When I worked in this city, I worked with a small, constant group of people, and so a similar accumulated history was built up around each of them. But now I am just visiting, and most days, as I go shopping, walking, doing my general chores, the people I encounter in stores and on the streets are people I have no recollection of having ever seen before. Indeed in most cases I probably never have seen them before, and since I do not plan to stay long, I expect I shall never see them again.

And so the social intercourse, trivial and functional, is conducted entirely on the basis of first impressions. I can tell who the check-out clerk is by the uniform and where they stand. The fellow purchasers treat me, as I treat them, partly as a stereotype, and partly according to these first impressions, broadcast by the heraldry I speak of. They don't seem to pay any attention to me, but I have no doubt they scan and assess me to the same degree that I monitor them. There are ugly fat people, dress-for-success young women, middle-aged men whom I completely ignore. People who look poor, and people who look bored. Pre-occupied business people and people with a certain hauteur. And, of course, the not yet self-conscious little children, some charming, some pestilant, with their attached adults trying to keep them within the rules and trying to mask the fact that they are doing so.

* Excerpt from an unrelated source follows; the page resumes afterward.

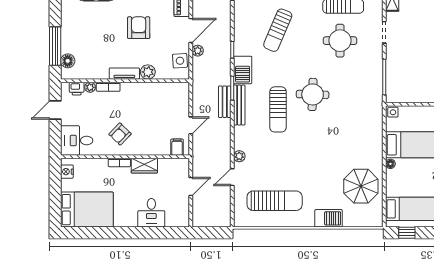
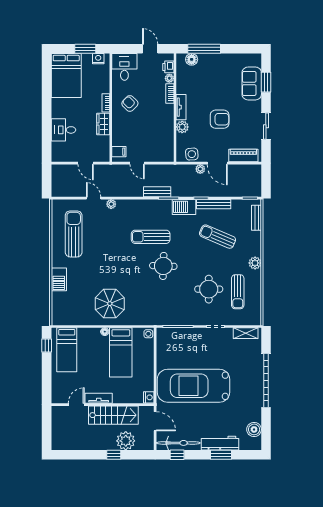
bench: (239, 105) -> (214, 204), moved
parasol: (361, 186) -> (110, 304), moved
window: (55, 187) -> (85, 49), added
sun lounger: (275, 201) -> (74, 234), turned 180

And all of us are aware of the artificiality of this general anonymity. You can see that from the extreme glee people adopt when they do, unexpectedly, encounter someone they know. The greeting is as if something quite astonishing had happened - almost as if meeting someone socially whom you had not seen in years. It seems to call for more intensity of greeting than a mere acknowledgment of the familiar, such as happens at home as you pass a family member in the hall.

And perhaps this vigor of greeting is to undo the heraldry. To say to the ‘real’ person “Don’t pay attention to my exhausted appearance, or my embarrassingly expensive neatly pressed trousers, or the monstrous wrist watch” All these now irrelevant messages can be cancelled out by a display of genuine, slightly overdone, particular pleasure in the meeting.

And this serves to emphasize how clearly, once the familiarity has closed again, the hair, the makeup, the clothes, the way of holding yourself, the air of purpose and competence and organization, is a necessary act, put on to impress, or merely keep at bay, an unpredictable flow of human beings you really have no dealings with, except for a civilized non-aggression pact. Passing each other safely and unharmed is all that is needed. But that is a lot, and it is very much needed. Unless of course anyone makes such a strong and particular impression that you go out of your way to collect further impressions. Corroborating evidence. A relationship, perhaps. And that, of course, is also one of the possibilities being advertised.